Source: PIB| Date: May 31, 2026

What the campaign is actually about
At its core, the initiative is a soil health and farming practices outreach drive. The stated concerns; degrading soil quality, overuse of chemical fertilisers, fake seeds and pesticides, water stress, climate unpredictability; are real and well-documented problems in Indian agriculture. These are not new issues. Soil health has been deteriorating for decades as the Green Revolution's chemical-intensive model matured into structural dependency.
The government's own Soil Health Card scheme, launched in 2015, was meant to address exactly this. The fact that a new campaign is needed to push farmers toward balanced fertilizer use suggests that earlier efforts have had limited penetration at the ground level.
The political timing
June 1 as a launch date is not incidental. The Kharif sowing season begins around this time across most of India, making it the most logical moment to influence farmer behaviour regarding inputs; fertilisers, seeds, water management. From a policy communication standpoint, reaching farmers before they make input decisions is genuinely useful.
However, the campaign is being launched with considerable political visibility. Chouhan personally calling Chief Ministers, appealing to Union Ministers, and announcing he will tour villages in multiple states gives this the texture of a political mobilisation exercise as much as an agricultural one. In a country where farm distress remains a potent electoral issue, that dual character is worth noting.
The coordination ambition is real but the execution challenge is enormous
The release mentions KVKs, ICAR institutions, agricultural universities, state departments, MPs, MLAs, farmer organisations, and students; essentially every node of the agricultural establishment; all being brought onto one platform. This is an ambitious coordination task.
India has over 700 KVKs and 28 state agricultural universities, operating with varying quality, staffing, and local political dynamics. Getting all of them to produce dashboard-monitored, village-specific outreach plans by June 30 is a tight timeline. Whether the monitoring infrastructure for this actually exists or will be improvised is unclear from the announcement.
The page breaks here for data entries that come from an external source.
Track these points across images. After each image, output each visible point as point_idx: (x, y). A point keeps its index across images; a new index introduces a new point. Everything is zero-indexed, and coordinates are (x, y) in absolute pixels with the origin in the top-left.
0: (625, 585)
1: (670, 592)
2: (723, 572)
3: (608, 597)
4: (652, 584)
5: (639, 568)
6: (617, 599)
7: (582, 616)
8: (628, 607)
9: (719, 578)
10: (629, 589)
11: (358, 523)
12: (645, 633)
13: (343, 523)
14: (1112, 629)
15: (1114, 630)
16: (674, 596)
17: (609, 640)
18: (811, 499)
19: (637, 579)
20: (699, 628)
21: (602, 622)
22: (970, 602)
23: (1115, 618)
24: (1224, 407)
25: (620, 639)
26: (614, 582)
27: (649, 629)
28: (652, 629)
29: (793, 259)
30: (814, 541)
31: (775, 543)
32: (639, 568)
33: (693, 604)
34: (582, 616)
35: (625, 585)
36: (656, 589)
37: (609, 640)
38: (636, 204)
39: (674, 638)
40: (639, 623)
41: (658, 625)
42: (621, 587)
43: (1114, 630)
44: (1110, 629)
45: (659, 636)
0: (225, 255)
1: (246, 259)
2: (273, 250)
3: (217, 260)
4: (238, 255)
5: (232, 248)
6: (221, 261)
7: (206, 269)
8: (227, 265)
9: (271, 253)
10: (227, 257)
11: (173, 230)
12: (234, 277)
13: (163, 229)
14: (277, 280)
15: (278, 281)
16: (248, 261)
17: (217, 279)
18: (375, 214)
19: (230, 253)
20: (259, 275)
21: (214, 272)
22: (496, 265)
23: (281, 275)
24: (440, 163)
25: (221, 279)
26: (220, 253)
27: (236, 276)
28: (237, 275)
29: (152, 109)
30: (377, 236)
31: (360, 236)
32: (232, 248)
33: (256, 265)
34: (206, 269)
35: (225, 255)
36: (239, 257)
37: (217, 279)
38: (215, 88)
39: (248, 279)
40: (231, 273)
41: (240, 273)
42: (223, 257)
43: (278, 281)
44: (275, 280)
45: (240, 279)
Natural farming gets prominent billing
The explicit mention of natural farming alongside soil testing and balanced fertiliser use is notable. Natural farming, broadly meaning reduced or zero chemical inputs, often associated with the Zero Budget Natural Farming model; has been a recurring policy push under the current government.
It sits in some tension with the broader fertiliser subsidy architecture that incentivises chemical use. Promoting natural farming while the subsidy regime continues to make urea cheaper than alternatives is a structural contradiction the campaign does not address.
What is missing from the announcement ?
There is no mention of farmer compensation or support for transition costs when moving away from chemical-intensive practices. Natural farming and balanced fertiliser use often mean lower short-term yields during transition; a financial risk that smallholder farmers are poorly positioned to absorb. There is no mention of procurement assurance for crops grown through alternative methods. Without market linkages and income protection, awareness campaigns have historically had limited impact on actual practice change.
The campaign also focuses heavily on identifying fake fertilisers and seeds, which implies that adulteration in the input supply chain remains a serious unresolved problem. Awareness among farmers helps, but the supply-side enforcement question; why fake inputs continue to reach markets; is a regulatory failure that a field awareness campaign cannot fix.
Bottom line
Khet Bachao Abhiyan addresses real problems with a genuine scientific apparatus behind it. The involvement of ICAR and KVKs gives it more credibility than a purely political event. But its effectiveness will depend on whether it produces durable behaviour change among farmers or remains a well-publicised month-long drive that fades after June 30.
The structural issues; subsidy design, input regulation, transition support; that make sustainable farming difficult to adopt are not on the agenda here. Without addressing those, the campaign risks being education without enablement.